Crowdsourcing compute could dramatically accelerate training, but it introduces a major challenge: trust. When strangers contribute their devices to train an open-source model, how do we ensure they're performing the training process correctly? If we don't verify what each device is doing, a malicious participant could deliberately worsen the model (poisoning) or fake their participation in exchange for a reward.

In this blog, we'll explore existing approaches to verifiable compute and introduce Edge-Verified Machine Learning, our solution for making decentralised training both secure and practical.

The Key Requirements

When picking a solution, we need to balance three key requirements:

First, we need strong correctness guarantees. Second, the network must have a low barrier to entry. The easier it is to join, the more compute power we can harness. However, if we require participants to own special hardware, or stake capital, that will limit the amount of compute we can harness. Third, the system must be cost-efficient. Training a model can already cost millions of dollars. So even an overhead of 10x would be extremely costly.

The ideal protocol would deliver these three properties: strong security guarantees, low barriers to entry, and small overhead.

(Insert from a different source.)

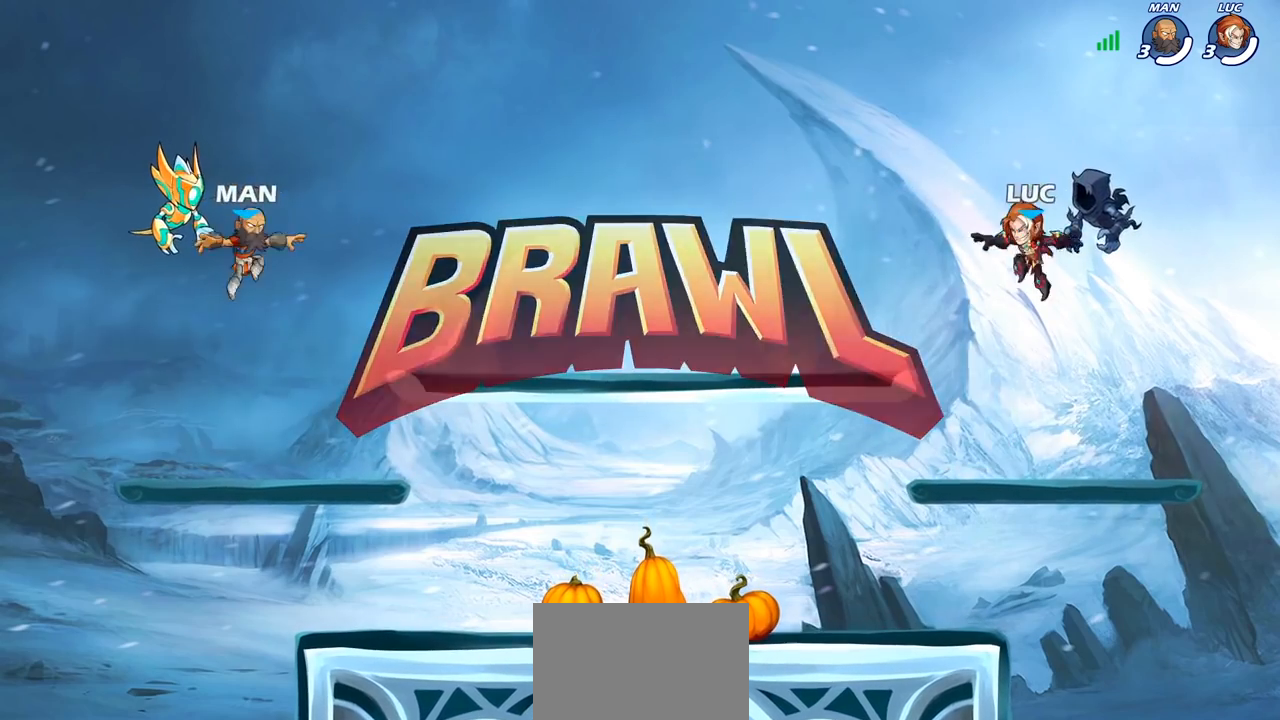
{"buttons": ["SELECT"], "left_stick": "center", "right_stick": "left", "events": [[400, "right_stick", "left"]]}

Let's examine how different approaches measure up against these goals.

Potential solutions

1. Consensus

The most intuitive idea is to have multiple nodes carry out each computation, and then compare the different results. The same batch of data can be sent to N different devices with instructions to carry out the training (caveat: determinism could be required). Then, when the results are submitted, they are compared. If more than half the nodes agree (a majority), we use that answer. Additionally, we might penalize the nodes with wrong answers (e.g., by labelling them dishonest, or, if repeated, kicking them out of the network). This approach works and is a key pillar behind many distributed systems.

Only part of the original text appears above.